女性アーティストを対象とした国際的なアートアワード「Max Mara Art Prize for Women」の第10回受賞者に、インドネシア出身のアーティスト、ディアン・スチ(Dian Suci)が選出された。5月7日にMax Mara、コレツィオーネ・マラモッティ、そしてジャカルタのMuseum MACANによって発表された。

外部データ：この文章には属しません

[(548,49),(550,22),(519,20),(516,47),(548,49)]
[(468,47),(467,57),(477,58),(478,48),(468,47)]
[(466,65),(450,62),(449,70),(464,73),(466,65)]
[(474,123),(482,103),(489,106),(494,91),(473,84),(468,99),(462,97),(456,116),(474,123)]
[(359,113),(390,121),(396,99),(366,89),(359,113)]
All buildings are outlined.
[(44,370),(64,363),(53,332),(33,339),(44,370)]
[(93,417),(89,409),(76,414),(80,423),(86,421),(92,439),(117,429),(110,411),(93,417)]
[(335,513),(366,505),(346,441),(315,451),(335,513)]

本賞は2005年に創設され、新進から中堅までの女性アーティストを支援することを目的とするもの。これまでロンドンのホワイトチャペル・ギャラリーと協働してきたが、第10回となる今回は初めてのアジア地域となるインドネシアに焦点を当て、Museum MACANとの協働となった。審査員長は、ニューヨークのハイ・ライン・アートのディレクターであり、第59回ヴェネチア・ビエンナーレ総合ディレクターも務めたセシリア・アレマーニが担当した。
スチは985年インドネシア・クブメン生まれ。現在はジョグジャカルタを拠点に活動している。インスタレーション、絵画、彫刻、映像など多様なメディアを横断しながら、シングルマザーとしての自身の経験を起点に、女性の政治的な家庭化、権威主義、ファシズム、家父長制、資本主義などをテーマに制作を行ってきた。

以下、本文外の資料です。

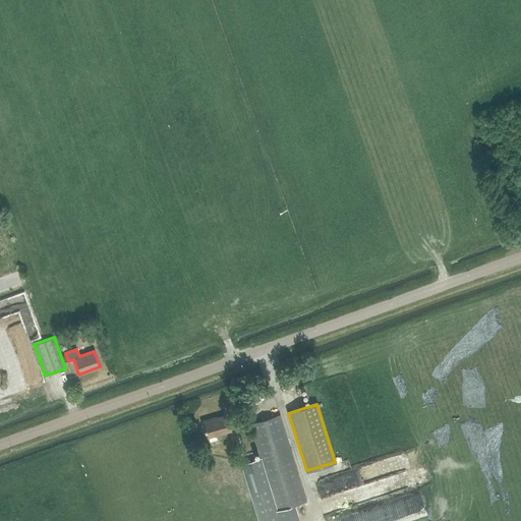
[(208,438),(231,431),(226,414),(205,421),(204,423),(208,438)]
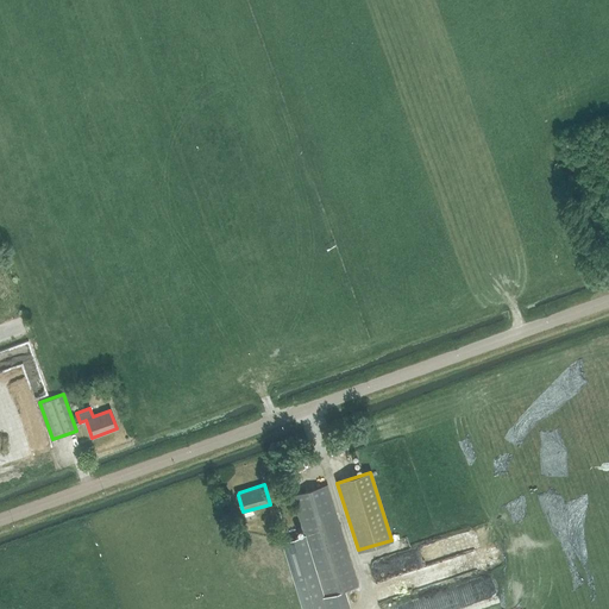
[(283,541),(283,542),(303,608),(350,608),(344,590),(358,585),(327,485),(293,496),(305,534),(283,541)]
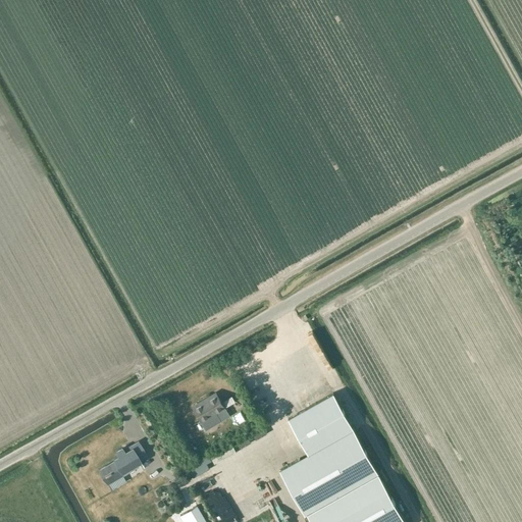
[(215,393),(193,407),(203,423),(225,409),(224,408),(221,403),(215,393)]
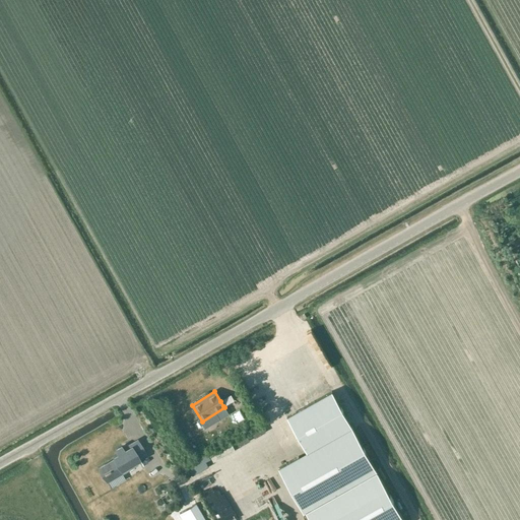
[(289,461),(280,466),(310,519),(403,519),(352,429),(332,391),(287,416),(307,452),(289,461)]
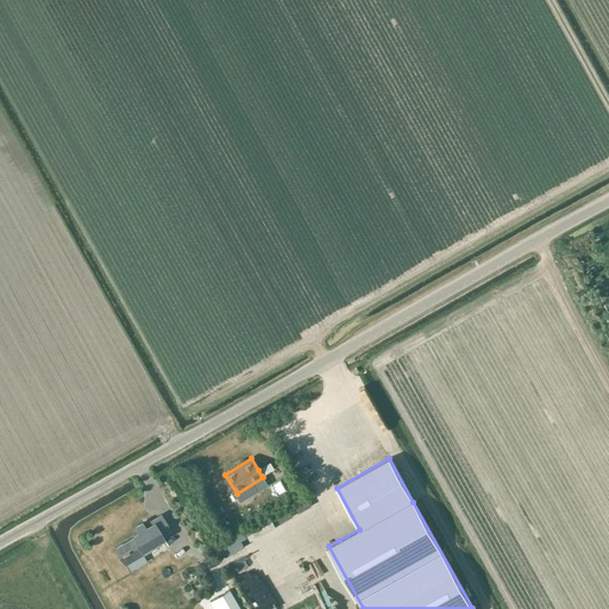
[(270,462),(258,470),(262,476),(274,469),(270,462)]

受賞プロジェクト「Crafting Spirit: Cultural Dialogues in Heritage and Practice」は、宗教的工芸文化と資本主義システムの交差を、イタリアとインドネシアを比較しながら考察するものだ。奉納品や宗教的イメージの手工芸制作を軸に、信仰がどのように商品化され、消費されていくのかを探究する。スチは、工芸を「国家の記憶や伝統を宿す生きたアーカイブ」と捉え、身体的な反復行為や手仕事のなかに宿る精神性に注目している。
受賞により、スチはイタリア各地を巡る6ヶ月間のレジデンスに参加する。ウンブリア州アッシジでは修道院に滞在し宗教工芸を学ぶほか、ローマでは典礼研究者とともにミサの儀礼や象徴性を調査。さらにプーリア州レッチェでは張り子技法を、フィレンツェではテンペラ画や教会装飾に用いられる織物技術を学ぶ予定だ。

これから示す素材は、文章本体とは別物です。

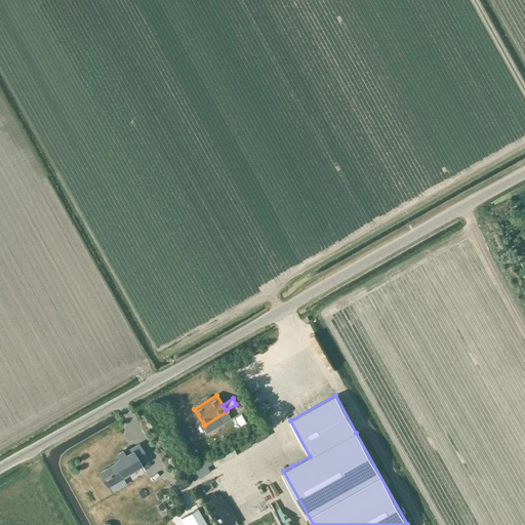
[(109,475),(105,478),(109,485),(126,475),(125,473),(142,463),(139,461),(147,457),(138,445),(131,449),(133,451),(126,455),(123,450),(118,453),(121,458),(117,460),(118,462),(106,470),(109,475)]
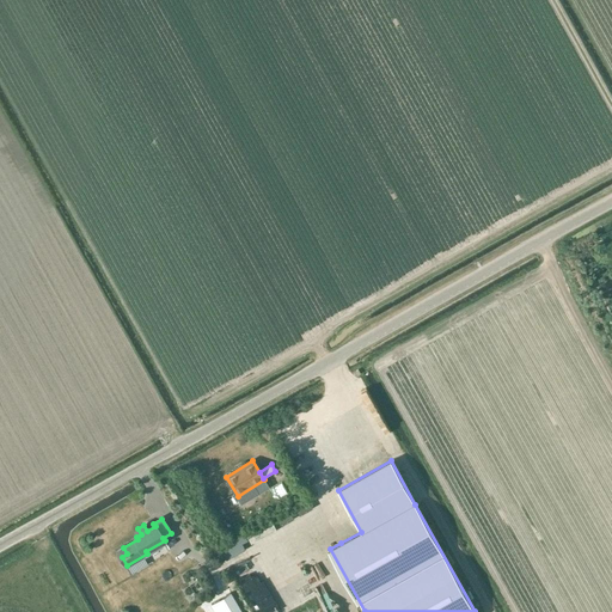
[(242,611),(230,592),(212,604),(216,611),(242,611)]
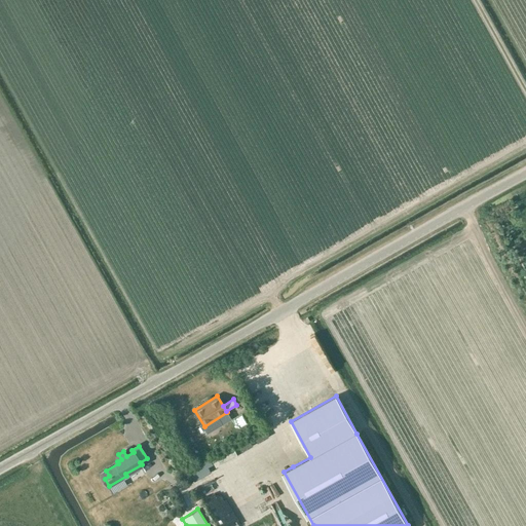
All buildings are outlined.
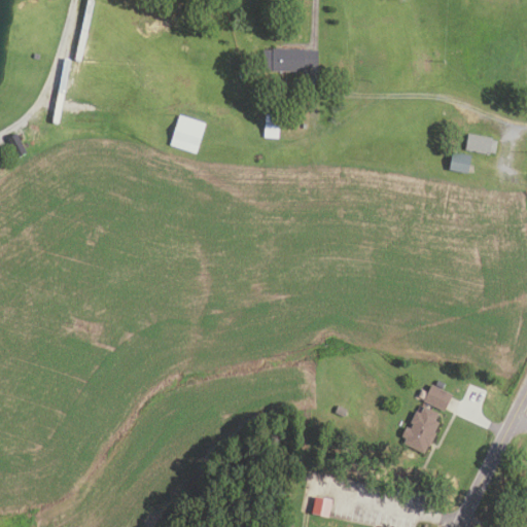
[(261,49),(261,70),(315,70),(315,49),(261,49)]
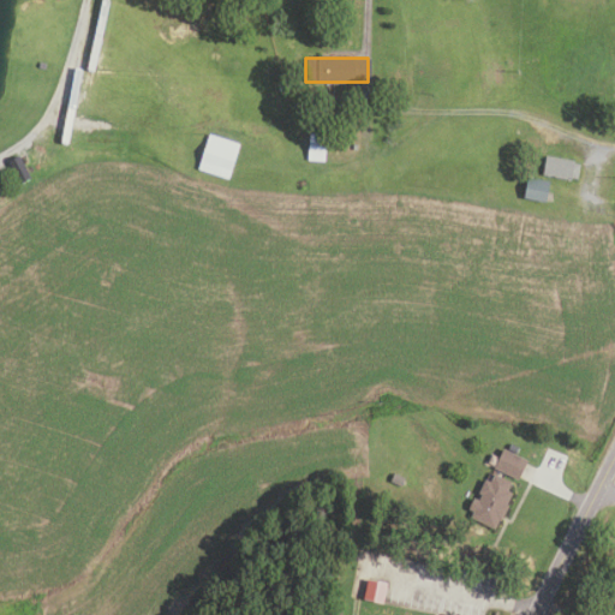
[(238,143),(207,133),(196,168),(226,179),(238,143)]
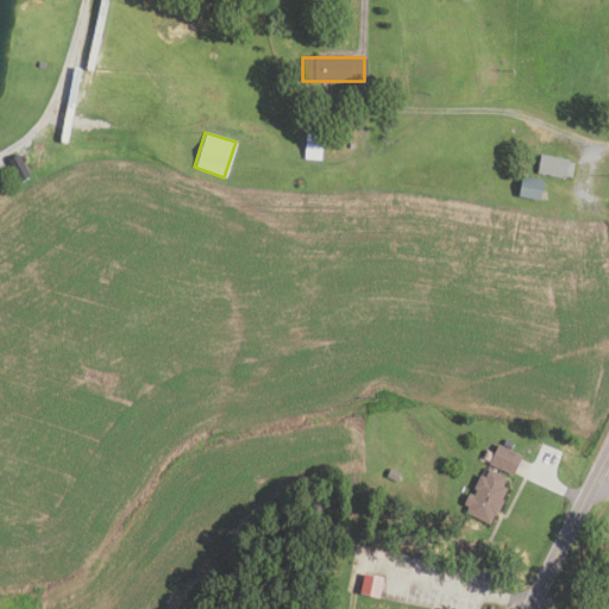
[(305,157),(319,157),(319,133),(305,133),(305,157)]
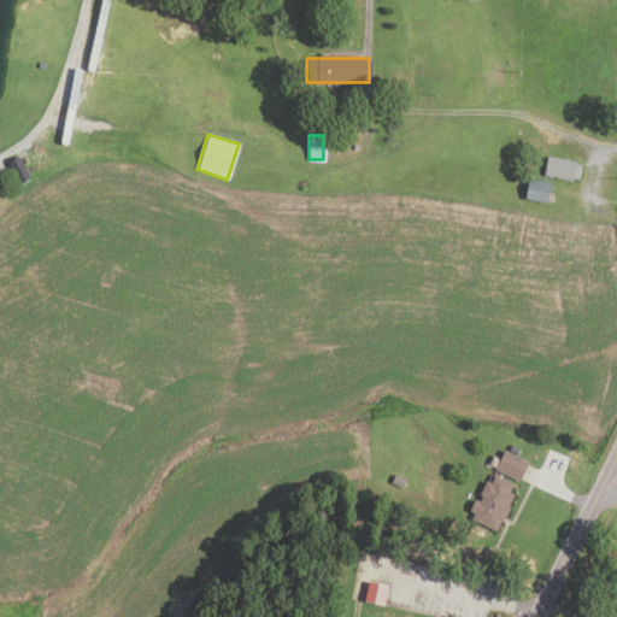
[(576,181),(579,162),(546,157),(542,175),(576,181)]
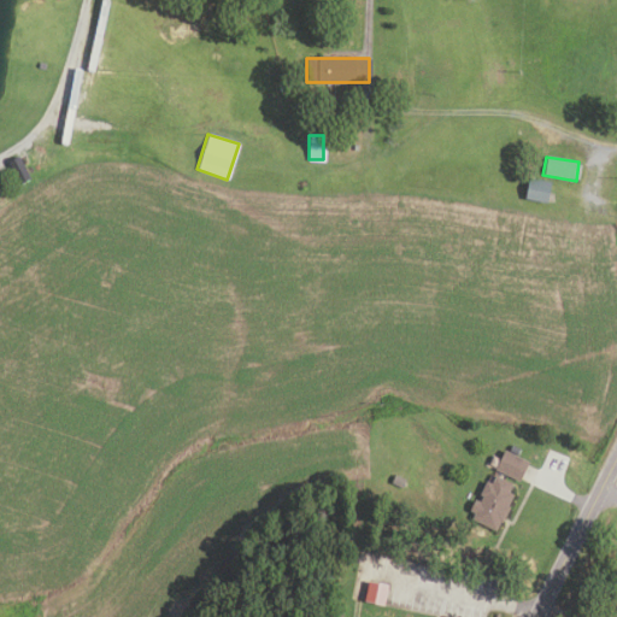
[(524,197),(544,203),(550,184),(529,178),(524,197)]
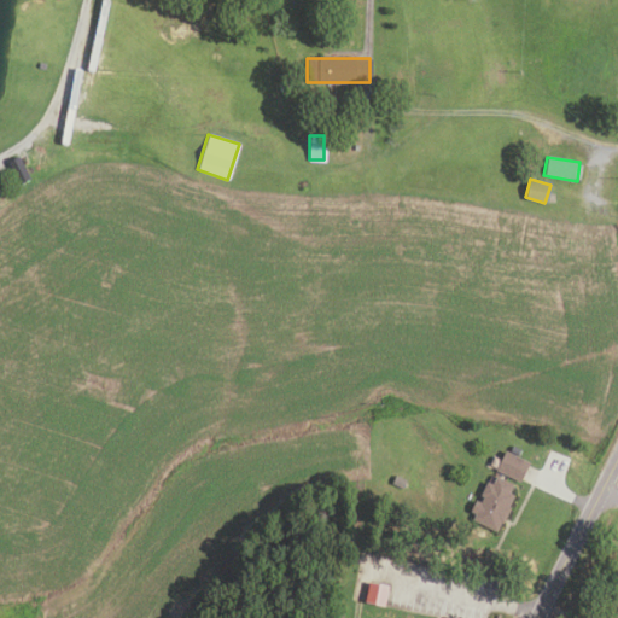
[(495,471),(519,481),(528,461),(503,452),(495,471)]
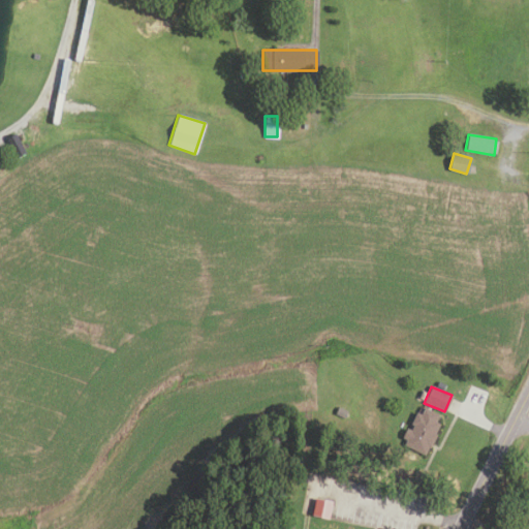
[(403,446),(428,454),(439,414),(415,406),(403,446)]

完成した新作は、2027年夏にジャカルタのMuseum MACANで発表された後、同年秋にイタリア・レッジョ・エミリアのコレツィオーネ・マラモッティでも展示される。後者は作品を収蔵する予定となっている。
スチは受賞に際し、「このプロジェクトは、信仰と生存のあいだに存在する女性職人たちの身体や記憶の物語から生まれたものです」とコメント。「インドネシアとイタリアを往還しながら、身体に宿る精神性や儀礼について学び、それらを人間の労働や文化的継承の親密さを尊重するかたちで作品へと翻訳していきたい」と語った。
またアレマーニは、「ディアン・スチの作品は、日常的な家庭空間を政治的抵抗の場へと変換する力を持っている」と評価。「彼女のプロジェクトは、資本主義や大量生産の侵食に対するレジリエントな応答として精神性を捉えている点で非常に重要だ」と述べている。